Given a polynomial, can we construct an orthogonal sequence?

Question

Suppose we are given a polynomial $p(x)$ of degree $k$ which has all of its (distinct) roots in $[-1, 1]$. Is there is any way, generally, to choose a non-negative weight function $w(x)$ such that $\int_{-1}^{1} p(x) q(x) w(x) dx = 0$ for all $q$ with $\deg(q) < k$?

Answer 1

Yes. There is a theorem stating that in $\Bbb{R}^N$ with the standard inner product, if $V$ is a subspace such that $V \cap [0,\infty)^n = \{0\}$ then its orthogonal complement is such that $V^\perp \cap (0,\infty)^n \ne \emptyset$.

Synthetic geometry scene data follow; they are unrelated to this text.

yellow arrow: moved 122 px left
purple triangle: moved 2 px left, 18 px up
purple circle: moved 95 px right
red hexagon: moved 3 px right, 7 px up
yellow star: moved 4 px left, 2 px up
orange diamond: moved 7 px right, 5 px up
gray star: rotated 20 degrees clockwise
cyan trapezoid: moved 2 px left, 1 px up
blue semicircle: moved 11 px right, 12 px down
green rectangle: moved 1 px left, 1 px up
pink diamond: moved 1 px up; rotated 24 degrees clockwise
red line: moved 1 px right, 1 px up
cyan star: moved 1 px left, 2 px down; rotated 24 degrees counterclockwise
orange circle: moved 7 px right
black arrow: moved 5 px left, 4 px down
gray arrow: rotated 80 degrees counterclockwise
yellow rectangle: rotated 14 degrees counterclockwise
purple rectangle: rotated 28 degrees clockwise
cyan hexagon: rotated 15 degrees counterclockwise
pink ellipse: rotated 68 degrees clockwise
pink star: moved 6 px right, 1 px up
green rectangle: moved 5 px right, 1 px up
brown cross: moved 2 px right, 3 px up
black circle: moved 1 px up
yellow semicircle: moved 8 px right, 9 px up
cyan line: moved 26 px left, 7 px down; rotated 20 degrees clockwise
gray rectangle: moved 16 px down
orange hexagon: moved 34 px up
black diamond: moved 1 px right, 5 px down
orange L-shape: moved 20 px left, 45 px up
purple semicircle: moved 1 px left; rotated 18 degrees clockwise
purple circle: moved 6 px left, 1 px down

Given $p(x)$ your real polynomial of degree $k$ with $k$ simple zeros on $(-1,1)$.

Take $1/N$ smaller than the distance between the pairs of zeros and the distance between the zeros and $\pm 1$.

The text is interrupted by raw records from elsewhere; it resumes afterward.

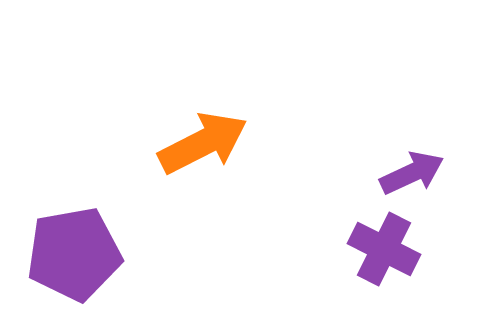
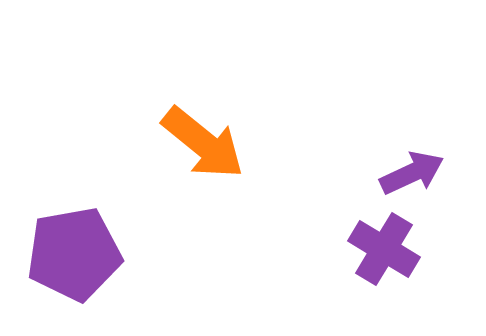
orange arrow: rotated 66 degrees clockwise
purple cross: rotated 4 degrees clockwise
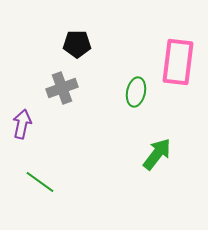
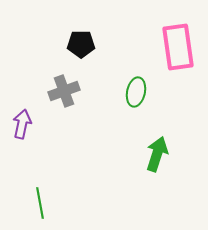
black pentagon: moved 4 px right
pink rectangle: moved 15 px up; rotated 15 degrees counterclockwise
gray cross: moved 2 px right, 3 px down
green arrow: rotated 20 degrees counterclockwise
green line: moved 21 px down; rotated 44 degrees clockwise
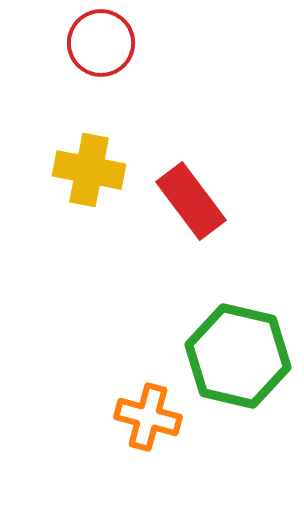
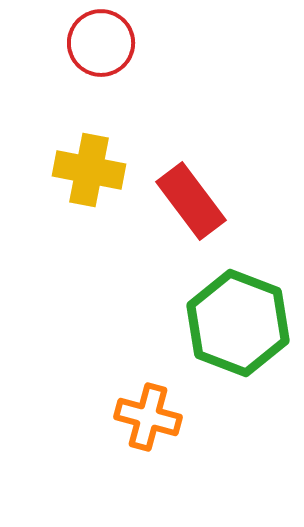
green hexagon: moved 33 px up; rotated 8 degrees clockwise
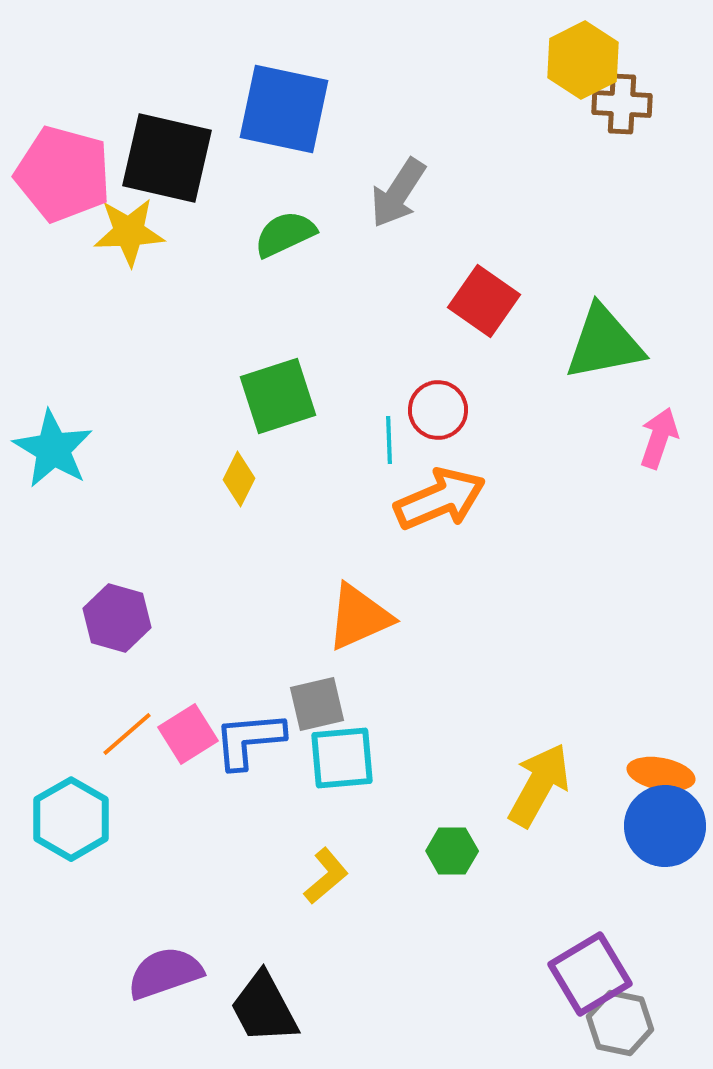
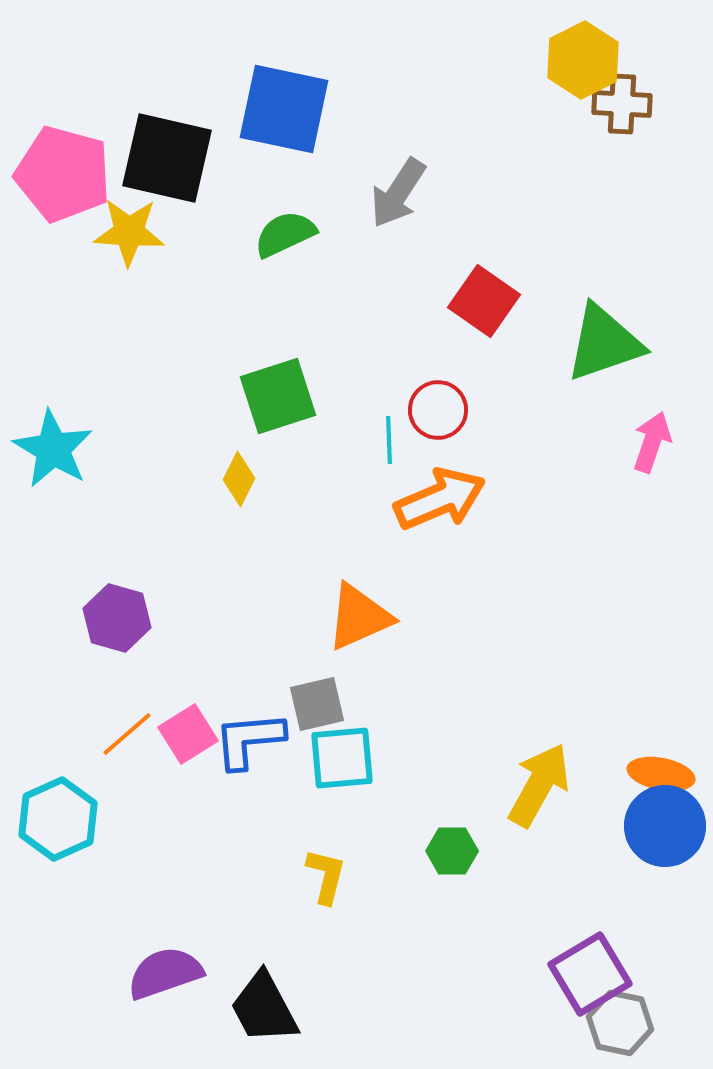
yellow star: rotated 6 degrees clockwise
green triangle: rotated 8 degrees counterclockwise
pink arrow: moved 7 px left, 4 px down
cyan hexagon: moved 13 px left; rotated 6 degrees clockwise
yellow L-shape: rotated 36 degrees counterclockwise
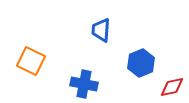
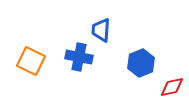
blue cross: moved 5 px left, 27 px up
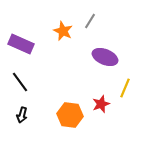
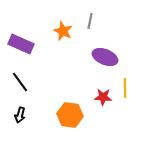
gray line: rotated 21 degrees counterclockwise
yellow line: rotated 24 degrees counterclockwise
red star: moved 2 px right, 7 px up; rotated 24 degrees clockwise
black arrow: moved 2 px left
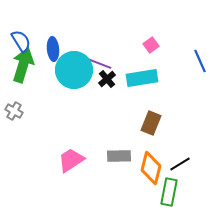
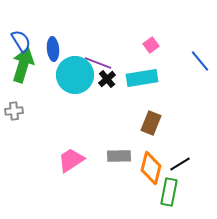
blue line: rotated 15 degrees counterclockwise
cyan circle: moved 1 px right, 5 px down
gray cross: rotated 36 degrees counterclockwise
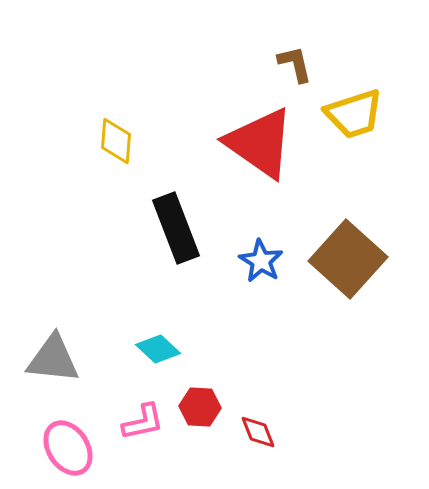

For each $a\in (0,1/N)$ let $V_a$ be the subspace of $\Bbb{R}^{2N}$ generated by the $k$ vectors $(v_n)_i=(\frac{i}N+a)^n p(\frac{i}N+a)$ with $i\in -N\ldots N-1,n\in 0\ldots k-1$.

Due to the number of sign changes of a polynomial of degree $<k$, $V_a$ doesn't contain any non-zero non-negative vector.

So by the theorem $V_a^\perp$ will contain a vector $u_a$ with strictly positive entries.

$V_a^\perp$ varies continuously with $a$. So we can choose the vectors $u_a$ to be continuous in $a$.

That's it, let $w(\frac{i}N + a) = (u_a)_i$.

By construction $w$ is non-negative and it is such that $$\forall n<k, \int_{-1}^1 w(x)x^np(x)dx=\int_0^{1/N}\sum_{i=-N}^{N-1}w(\frac{i}N+a)(\frac{i}N+a)^n p(\frac{i}N+a)da=0$$